Teilnehmer 7: Gut. Kommen wir zurück auf das memento mori in Psalm 90, auf die Notwendigeit, zu bedenken, dass wir sterben müssen. Wir könnten die biblischen Berichte über das Sterben von Menschen Gottes heranziehen, um eine Zielvorstellung von dem eigenen Sterben herauszubilden – vielleicht beginnend mit dem, der Psalm 90 geschrieben hat, also Mose.

 



[1] Das Reich Gottes wird in voller Fülle erst da sein, wenn Jesus als König zurückkommt – das Reich Gottes mit dem Messias Gottes als König. Was wir jetzt davon sehen oder leben können, ist „Angeld“ oder „Vorgeschmack“.

[2] Dieser Auffassung ist auch Arnold G. Fruchtenbaum, Die Ergänzung zum Handbuch der biblischen Prophetie, Gerth Medien 2007, S. 186 ff.

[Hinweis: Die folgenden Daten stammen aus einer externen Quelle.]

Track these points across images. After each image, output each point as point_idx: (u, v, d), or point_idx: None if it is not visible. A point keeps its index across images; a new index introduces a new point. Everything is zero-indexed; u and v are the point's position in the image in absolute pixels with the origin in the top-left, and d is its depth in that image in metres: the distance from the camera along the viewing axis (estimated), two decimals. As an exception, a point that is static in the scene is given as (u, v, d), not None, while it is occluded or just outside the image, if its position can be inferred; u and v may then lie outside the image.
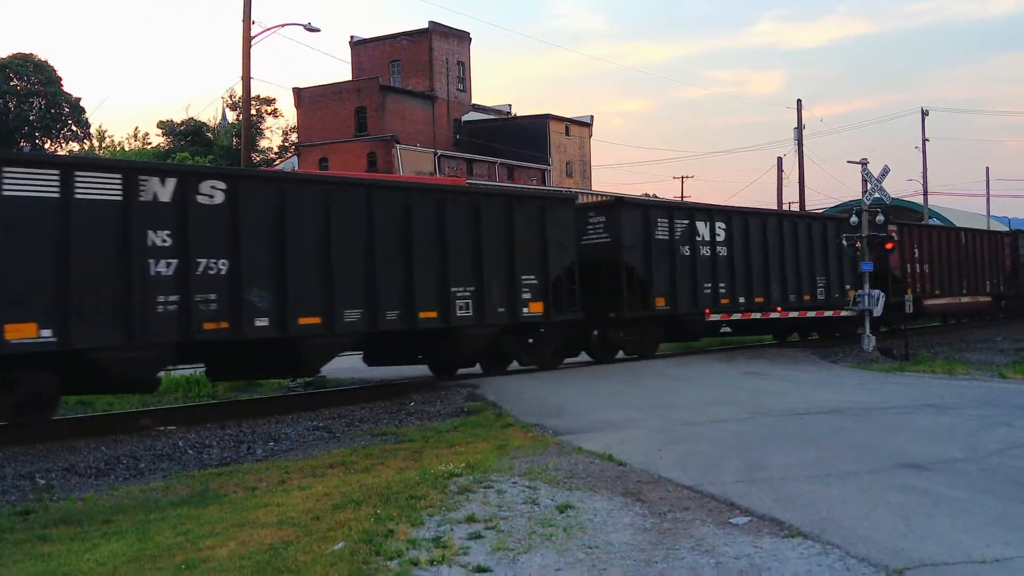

Er geht jedoch von einer lebendigen Existenz der Seelen ohne Körper aus und begründet das mit den Engeln. Es ist jedoch fraglich, ob die Menschen ohne Körper eine bewusste Existenz haben können. Sie sind ja keine Engel und sie sind auch nicht Gott, der ebenfalls ohne Körper zu existieren scheint. Fruchtenbaum lehrt, dass der Tod den Menschen in die Gegenwart Gottes führt – ebenda, S. 207. Dabei beruft er sich außer auf 2. Kor. 5 auf Apg. 7,59. Hier sagt aber Stephanus lediglich „Herr Jesus, nimm meinen Geist auf“. Ähnliches hatte Jesus, allerdings an Gott gewandt, am Kreuz gesagt, ohne damit bereits persönlich in die Gegenwart Gottes im Himmel zu treten. Vielmehr befindet er sich anschließend drei Tage und drei Nächte tot im Grab. Fruchtenbaum bezieht sich weiter auf Philipper 1,23: „Ich habe Lust abzuscheiden und bei Christus zu sein ...“. Nach diesem Erleben sehnen wir uns wohl alle, aber heißt das schon, dass die Toten doch den noch Lebenden zuvor kommen? Oder heißt es nur, dass wir mit dem Tod eben auch der weiteren Mühen in diesem Leben enthoben sind, um im nächsten bewussten Moment Christus zu erleben? In Offenbarung 6, 9-11, scheinen die Märtyrer nur für einen Moment Rache zu verlangen, um dann aufgefordert zu werden, weiter zu ruhen. Außerdem: Könnte hier wie ebenso in Kapitel 7, 9-17, nicht von bei der Wiederkunft Christi Auferweckten die Rede sein?